Why is there so much emphasis by the Christians for the year 2000 as being a redemption year?  I have heard that there is a belief that all Jews must be converted to Christianity by the year 2000.  This will probably mean steeped up efforts by the Jews-for-Jesus and similar missionary groups.  What can we really expect to happen by the year 2000?

Answer:

There is a definite preoccupation in some parts of the Christian world that Jesus will make his second coming in approximately 750 days from now — by the year 2000.  This anticipation relates to the church’s fascination with the subject of eschatology, or the study of the End Times.  These Christians are consumed by the prophecies surrounding the end of days.  How will this take place?  To which nations did the prophet Ezekiel refer when he described how apocalyptic nations would come up against Jerusalem immediately before the coming of the messiah (Ezekiel 38-39)?  If you happen to venture into a Christian bookstore, you will find entire sections set aside on this apocalyptic subject.

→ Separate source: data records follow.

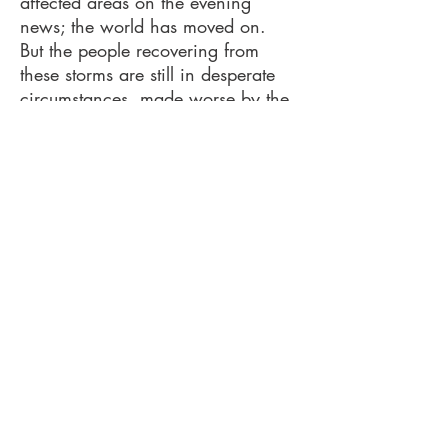
affected areas on the evening
news; the world has moved on.
But the people recovering from
these storms are still in desperate
circumstances, made worse by the
approach of winter. The North
Carolina DEC and Greater Florida
DEC put together a list of resources
and I have added a few from my
experience.
These storms left an unimaginable
wake of destruction and survivors
are greatly supported by private
charitable organizations that can
move quickly, without the
bureaucracy that is inherent with
government relief efforts.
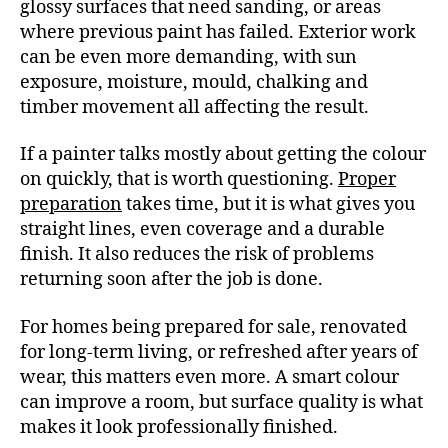
glossy surfaces that need sanding, or areas
where previous paint has failed. Exterior work
can be even more demanding, with sun
exposure, moisture, mould, chalking and
timber movement all affecting the result.
If a painter talks mostly about getting the colour
on quickly, that is worth questioning.
Proper
preparation
takes time, but it is what gives you
straight lines, even coverage and a durable
finish. It also reduces the risk of problems
returning soon after the job is done.
For homes being prepared for sale, renovated
for long-term living, or refreshed after years of
wear, this matters even more. A smart colour
can improve a room, but surface quality is what
makes it look professionally finished.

How does the church’s fascination with the subject of eschatology relate to your question?  At the end of the first gospel, Matthew’s Jesus makes a very important statement.  In Matthew 23:39 Jesus says, “I will not return until you say, ‘Blessed is he that comes in the name of the Lord.’ ” Because he was speaking to a Jewish audience throughout this chapter, Christians often have understood this statement to mean Jesus will not make his second coming until a mass of Jews are converted to Christianity.  In essence, the Jews are holding up the show.  Because many fundamentalist Christians believe that Jesus is going to make his second coming in or about the year 2000, there is an imperative in the minds of many evangelicals that the Jews must be converted before then, en masse, in order to enable Jesus to return.

It is not difficult to understand why Christians are fascinated with the year 2000.  Although this unit of time of a thousand years plays an insignificant role in the Jewish scriptures, it comes up quite prominently in the New Testament.  This is particularly true in the Book of Revelation — especially with regards to eschatology.  In the 20th chapter of Revelation, the millennium is the unit of time Jesus is to reign while Satan is bound and thrown into a bottomless pit.

This is not the first time that the church has had its eye on a date for the second coming.  Many Christians anticipated that Jesus was going to make his second coming by the year 1000.  There was therefore a great push to convert Jews before the end of the first millennium.  When the year 1000 passed and Jesus didn’t show, the church concluded that the Jews were responsible.  Unspeakable persecution against our people resulted.  Understandably, there is some concern today about a possible backlash against the Jewish people on Monday, January 1, 2001.  May the real messiah come quickly, in our time.